Yıllardır bölgede kamuoyunun nabzını tutan araştırmacısı Reha Ruhavioğlu’na göre, CHP lideri Kılıçdaroğlu Diyarbakır’a gitmeden önce de bölgede CHP’nin moral desteği ve oy potansiyelinin arttığı tespit ediliyordu. CHP liderinin ilk kez “Cumhurbaşkanı adayı” olarak kente gittiği yorumu yapan Ruhavioğlu, Kılıçdaroğlu’nun “kararlılığına” dikkat çekti. 2014 yılında CHP liderinin, cumhurbaşkanı adayı Eklemeddin İhsanoğlu’yla kente yaptığı ziyarette “Kürt meselesiyle ilgili” neredeyse hiç konuşmadığını hatırlatan Ruhavioğlu, “Diyarbakır programının CHP ve Kürtler açısından olumlu geçtiği söylenebilir. Ama herkes tam anlamıyla tatmin oldu mu derseniz, bir ziyarette herkesi tatmin etmek çok kolay değil” dedi.
“Ben iktidara geliyorum, seçimi kazanacağım” gibi bir iddiayla Diyarbakır’a gelen Kılıçdaroğlu’na çok sayıda soru yöneltilmesini değerlendiren Ruhavioğlu şunları söyledi: “Güçlenen bir siyasi aktör ve talepleri olan bir kamuoyu var. Bu kamuoyu artık bu aktör güçlendiği için, bu aktörün sorunları çözeceğine dair inanç oluştuğu için dertlerini aktarıyorlar. Bu hem normal bir seyir hem de Millet İttifakı’nın, Kılıçdaroğlu’nun söylem üstünlüğünü ele geçirdiğini gösteriyor. Bölgenin genelinde Cumhur İttifakı’nın seçimi kazanacağına olan inanç, Cumhur İttifakı’nın oyundan daha düşük. Yani Cumhur İttifakı’na destek veren bir kesim de Millet İttifakı’nın başarılı olacağını düşünüyor. Bu da psikolojik üstünlüğünün CHP’ye ve Millet İttifakı’na geçtiğini gösteriyor.”

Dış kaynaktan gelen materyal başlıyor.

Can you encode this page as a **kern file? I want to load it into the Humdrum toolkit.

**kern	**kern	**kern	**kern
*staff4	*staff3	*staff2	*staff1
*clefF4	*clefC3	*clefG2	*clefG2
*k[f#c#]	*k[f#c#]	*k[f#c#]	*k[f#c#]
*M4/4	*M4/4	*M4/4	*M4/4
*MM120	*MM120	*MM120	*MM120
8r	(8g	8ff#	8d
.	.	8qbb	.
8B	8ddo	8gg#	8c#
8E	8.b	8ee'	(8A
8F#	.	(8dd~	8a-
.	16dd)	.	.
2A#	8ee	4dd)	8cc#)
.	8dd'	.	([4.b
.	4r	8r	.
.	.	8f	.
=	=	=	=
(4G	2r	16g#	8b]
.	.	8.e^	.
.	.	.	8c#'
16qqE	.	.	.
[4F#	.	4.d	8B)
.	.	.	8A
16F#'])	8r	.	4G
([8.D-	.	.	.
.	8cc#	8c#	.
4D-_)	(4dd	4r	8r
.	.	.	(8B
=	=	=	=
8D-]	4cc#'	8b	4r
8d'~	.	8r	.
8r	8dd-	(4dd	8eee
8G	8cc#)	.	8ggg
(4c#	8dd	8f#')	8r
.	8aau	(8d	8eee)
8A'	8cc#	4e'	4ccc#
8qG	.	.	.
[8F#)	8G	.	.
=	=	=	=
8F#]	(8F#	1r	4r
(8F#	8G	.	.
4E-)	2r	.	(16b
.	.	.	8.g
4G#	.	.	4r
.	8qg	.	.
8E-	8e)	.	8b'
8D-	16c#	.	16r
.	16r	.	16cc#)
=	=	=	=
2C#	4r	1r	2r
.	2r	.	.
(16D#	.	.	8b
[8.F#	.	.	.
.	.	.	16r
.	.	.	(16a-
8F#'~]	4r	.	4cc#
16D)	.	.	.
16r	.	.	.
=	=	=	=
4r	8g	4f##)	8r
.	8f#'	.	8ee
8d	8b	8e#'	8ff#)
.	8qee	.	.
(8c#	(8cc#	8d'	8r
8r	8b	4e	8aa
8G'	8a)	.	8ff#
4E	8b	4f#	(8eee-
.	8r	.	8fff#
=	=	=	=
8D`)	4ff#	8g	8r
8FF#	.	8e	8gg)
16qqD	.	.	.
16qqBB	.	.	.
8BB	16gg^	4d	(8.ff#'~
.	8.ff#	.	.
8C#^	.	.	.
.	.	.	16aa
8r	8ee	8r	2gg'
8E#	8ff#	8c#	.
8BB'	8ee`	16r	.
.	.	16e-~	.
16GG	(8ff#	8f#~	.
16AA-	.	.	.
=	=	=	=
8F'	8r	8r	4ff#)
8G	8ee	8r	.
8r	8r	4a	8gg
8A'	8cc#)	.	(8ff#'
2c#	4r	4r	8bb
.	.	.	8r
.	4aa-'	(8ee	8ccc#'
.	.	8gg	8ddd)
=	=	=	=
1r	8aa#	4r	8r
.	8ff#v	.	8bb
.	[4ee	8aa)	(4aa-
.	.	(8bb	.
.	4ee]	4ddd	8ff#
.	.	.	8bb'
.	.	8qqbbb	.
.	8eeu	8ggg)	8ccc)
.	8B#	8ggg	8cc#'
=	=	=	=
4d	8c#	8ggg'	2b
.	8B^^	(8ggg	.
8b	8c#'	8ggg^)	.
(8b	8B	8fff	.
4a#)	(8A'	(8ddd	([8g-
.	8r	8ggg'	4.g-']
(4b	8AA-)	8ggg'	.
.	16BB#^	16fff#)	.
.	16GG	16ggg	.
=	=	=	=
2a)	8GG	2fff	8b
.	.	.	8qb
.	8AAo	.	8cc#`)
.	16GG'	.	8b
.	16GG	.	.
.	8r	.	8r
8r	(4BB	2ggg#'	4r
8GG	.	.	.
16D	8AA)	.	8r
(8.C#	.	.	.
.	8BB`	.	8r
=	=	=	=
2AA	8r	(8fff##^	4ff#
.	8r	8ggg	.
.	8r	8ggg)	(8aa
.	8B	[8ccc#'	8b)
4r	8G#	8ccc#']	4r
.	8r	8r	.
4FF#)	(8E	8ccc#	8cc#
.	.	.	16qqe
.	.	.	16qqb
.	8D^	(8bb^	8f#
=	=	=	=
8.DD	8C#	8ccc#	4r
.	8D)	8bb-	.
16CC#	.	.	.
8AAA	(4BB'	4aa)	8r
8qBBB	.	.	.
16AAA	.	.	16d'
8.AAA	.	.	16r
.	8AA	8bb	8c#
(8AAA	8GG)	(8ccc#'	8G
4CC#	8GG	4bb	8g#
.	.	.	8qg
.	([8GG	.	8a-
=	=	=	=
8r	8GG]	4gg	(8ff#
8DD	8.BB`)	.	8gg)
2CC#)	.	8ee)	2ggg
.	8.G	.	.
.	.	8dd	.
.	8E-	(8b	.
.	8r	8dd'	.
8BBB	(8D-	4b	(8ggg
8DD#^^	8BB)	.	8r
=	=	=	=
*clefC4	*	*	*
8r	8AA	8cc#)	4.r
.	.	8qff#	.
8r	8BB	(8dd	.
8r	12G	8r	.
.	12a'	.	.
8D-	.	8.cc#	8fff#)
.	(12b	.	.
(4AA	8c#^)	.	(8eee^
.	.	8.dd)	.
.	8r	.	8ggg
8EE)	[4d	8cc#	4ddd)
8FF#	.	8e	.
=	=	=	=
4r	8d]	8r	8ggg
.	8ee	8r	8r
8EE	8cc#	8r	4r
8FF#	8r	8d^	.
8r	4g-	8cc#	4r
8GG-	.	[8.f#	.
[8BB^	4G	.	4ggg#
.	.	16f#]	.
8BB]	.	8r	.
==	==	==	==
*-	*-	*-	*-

CHP liderinin Diyarbakır’a yaptığı ziyaretin yansımalarının nasıl olacağı da merak konusu. Kılıçdaroğlu’nun cumhurbaşkanı adaylığının netleşip netleşmemesinden bağımsız kamuoyunda güçlü bir aday olduğunu belirten Reha Ruhavioğlu “Hatta Kürt seçmen ve bölgedeki seçmen özelinde Kemal Kılıçdaroğlu iki favori adaydan birisi. Diğer favori isim de Ekrem İmamoğlu. HDP’nin aday göstermediği, Selahattin Demirtaş’ın aday olmadığı bir denklemde bu iki favori aday var” dedi.
CHP liderinin Diyarbakır ziyaretiyle bir düğüm attığını, üç ay içerisinde kentte verdiği mesajların üzerine bir şey koyup koymamasının belirleyici olacağını belirten Ruhavioğlu, Kürt nüfusunun yoğun olduğu bölgedeki seçmen eğilimlerini şöyle: “Bölgede AK Parti 7 Haziran 2015 seçimlerinde aldığı oyların altına düşmüş durumda. HDP’nin oyları ise 7 Haziran 2015 seçimlerinde aldığı oy seviyesinde değil. Hatta 1 Kasım 2015 seçimlerinin de bölgede altında. Peki bu tablo böyleyken o aradaki oy potansiyeline ne oluyor? Bu oy büyük ölçüde CHP’ye, biraz DEVA ve Gelecek Partisi’ne yöneliyor. Birazı da hala protesto, yani kararsız büyük bir havza var. Seçime katılmamış olanlar, yeni seçmen, küskün AK Partililer diye üç grup. Bu üç grup CHP için önemli bir oy havzası. Buradaki bekleyen kümeyi CHP’nin ne kadar kendine yaklaştıracağı, onun önündeki ödev.”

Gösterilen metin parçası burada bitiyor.